Cette page est dite «nouvelle» parce qu’elle nous faits créatures nouvelles (Gal 6, 15). Elle demeurera une lettre morte, comme l’a si bien compris saint Jean, si nous nous contentons de dire : si nous disons aimer Dieu mais que nous entretenons de la haine dans nos cœurs, nous sommes des menteurs, de faux chrétiens, des chrétiens sans cœur, car celui qui n'aime pas son frère qu'il voit, ne peut pas aimer Dieu qu'il ne voit pas (1 Jn 4, 20).
Heureux sommes-nous ce soir, d’entendre Jésus nous dire parce que nous avons bien répondu, parce que nous vivons de notre mieux cette page : tu n’es pas loin du Royaume des Cieux. Ce qui est premier ne sera jamais dans l’ordre du savoir mais dans l’ordre de l’être : être en état de ressemblance et non de dissemblance avec ce Dieu unique parce qu’il n’y en a pas d’autre que lui (Mc 12, 32). Chaque jour, je commence.

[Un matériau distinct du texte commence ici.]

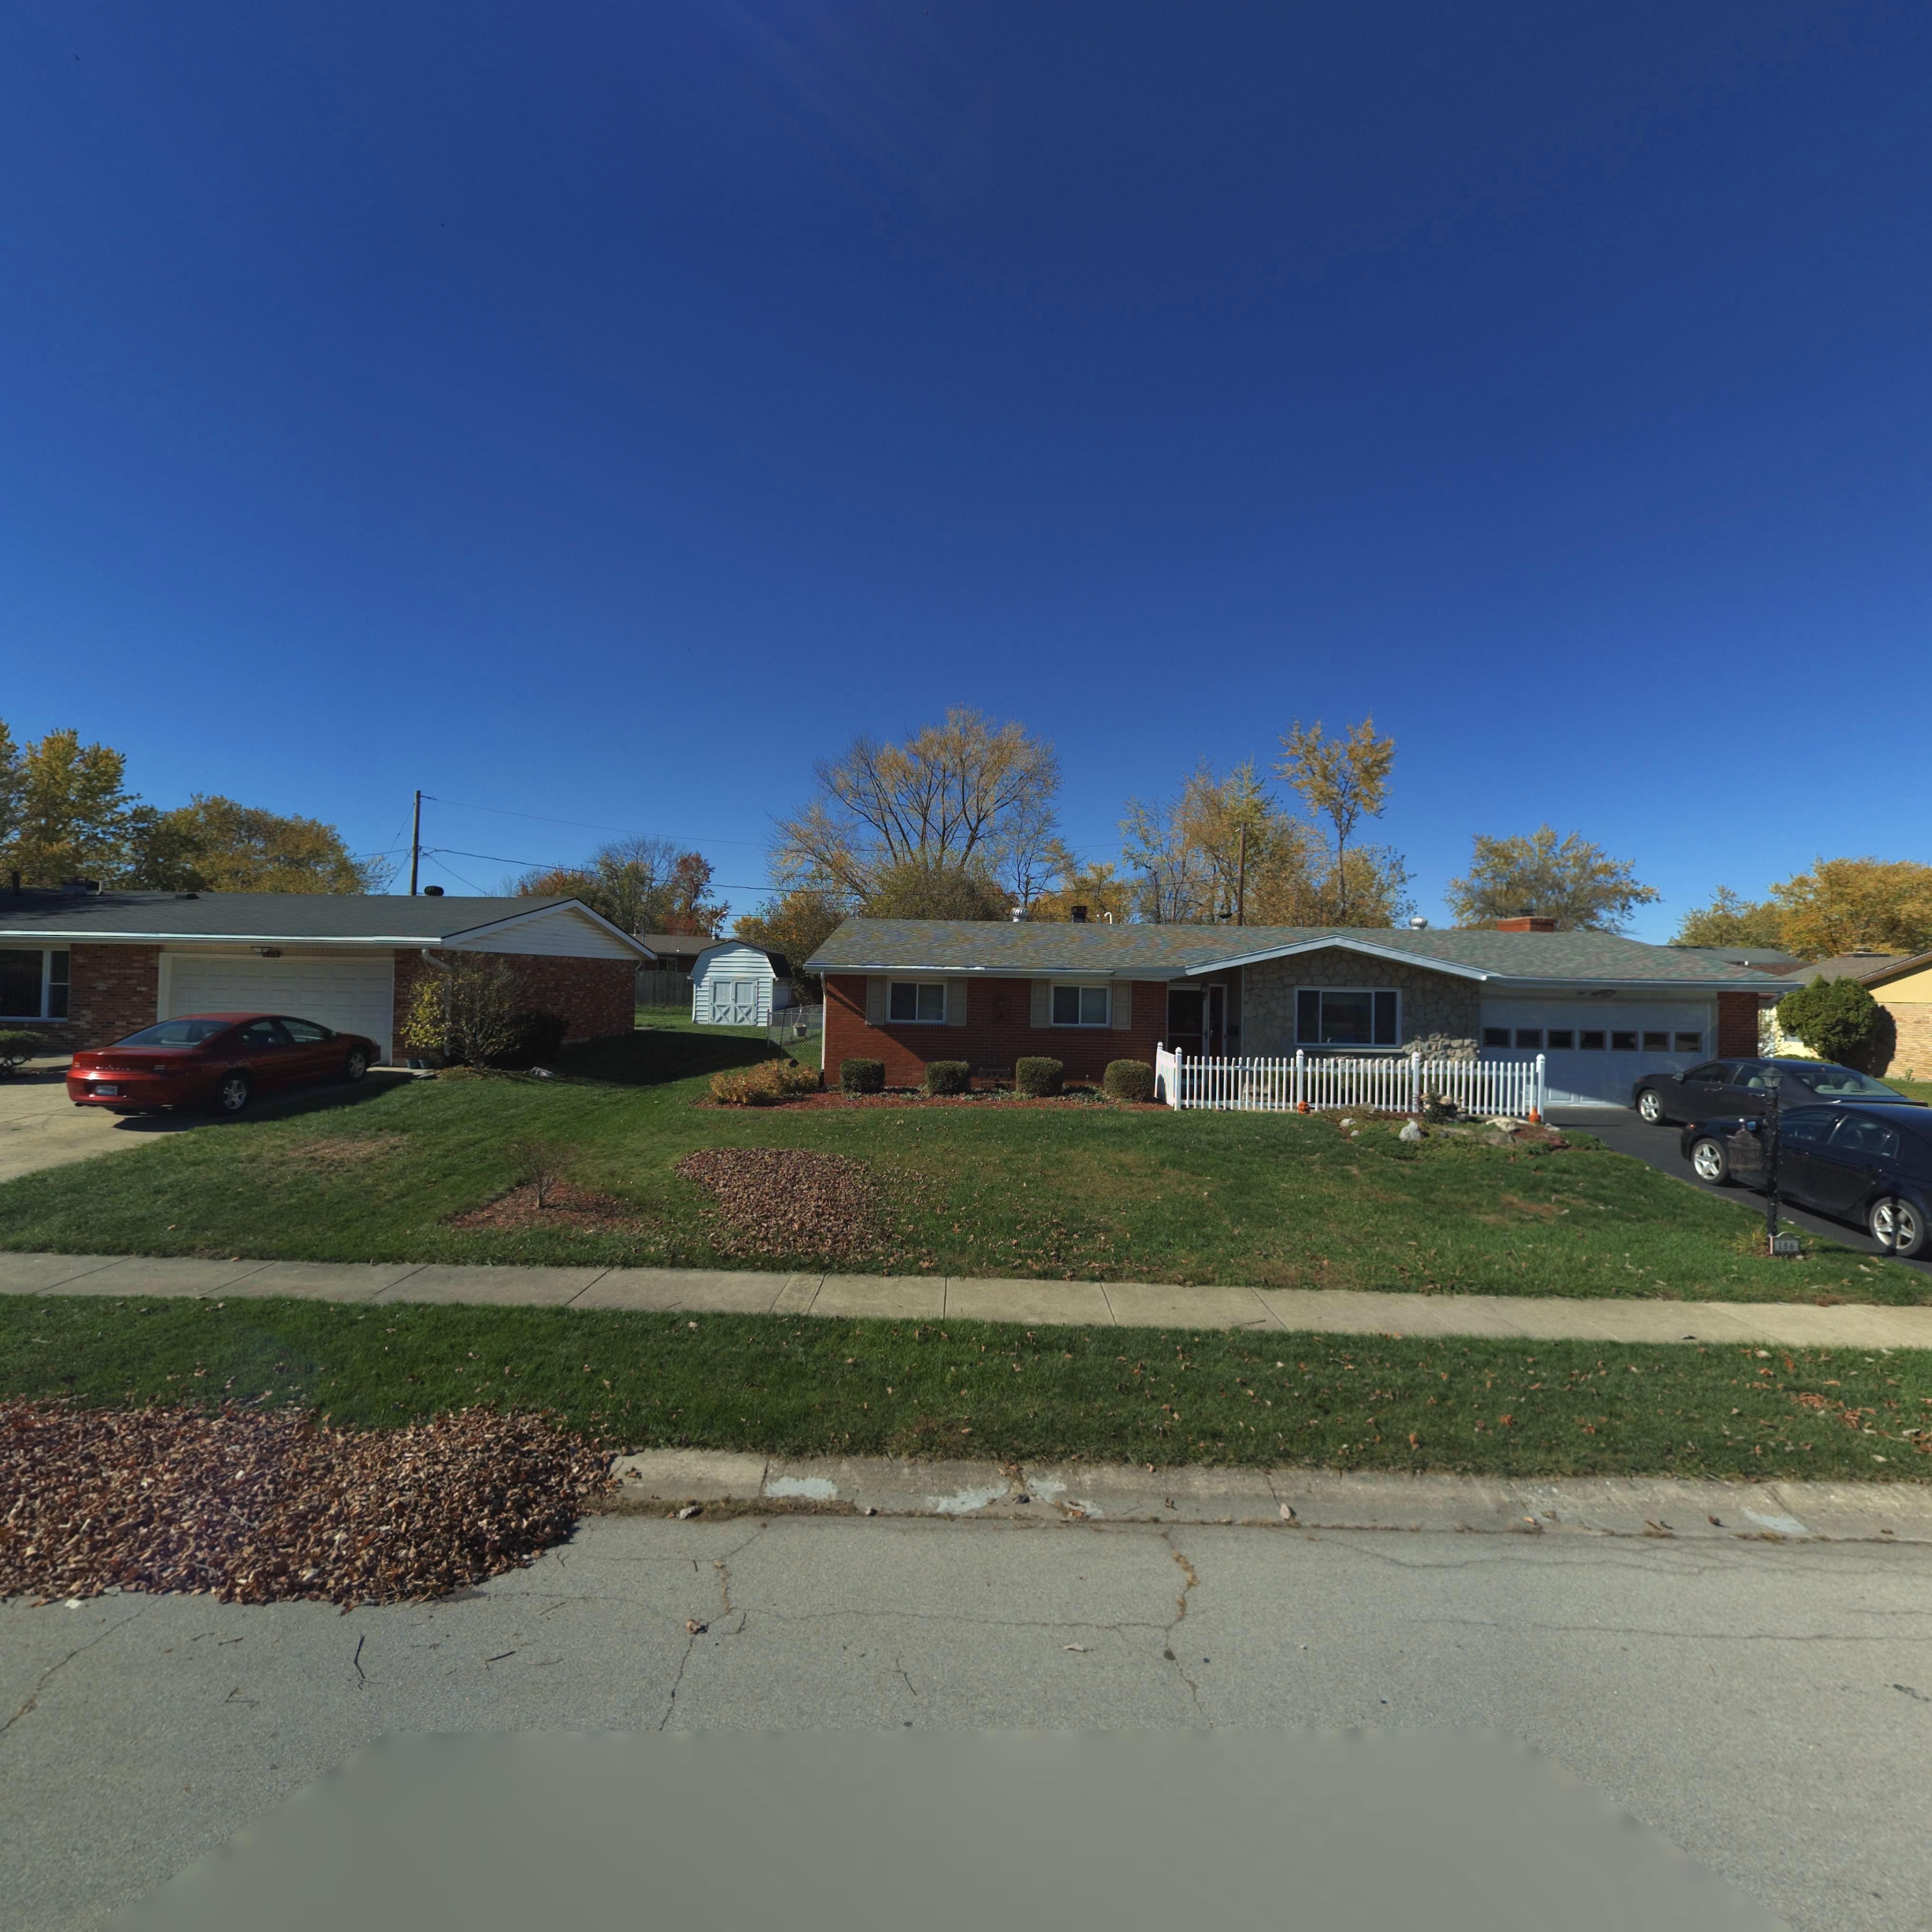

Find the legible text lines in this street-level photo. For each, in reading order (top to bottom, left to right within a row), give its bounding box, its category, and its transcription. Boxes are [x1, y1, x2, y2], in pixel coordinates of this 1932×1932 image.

[1777, 1240, 1796, 1252] StreetNumber: 186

Comme l’exprime ce temps du Carême, Jésus ne veut ni sacrifice, ni offrande mais nous veut pour faire sa volonté (He 10, 5-7), cette volonté qui se résume en une seule parole, tout près de nous, dans notre bouche, dans notre cœur : aime. Augustin précise : Aime et fais ce que tu veux. Aime et tu vivras. Je termine par ces mots de sœur Emmanuelle tirés de son Testament : Amis! J'ai cent ans et je voudrais vous dire : c'est passionnant de vivre en aimant! AMEN.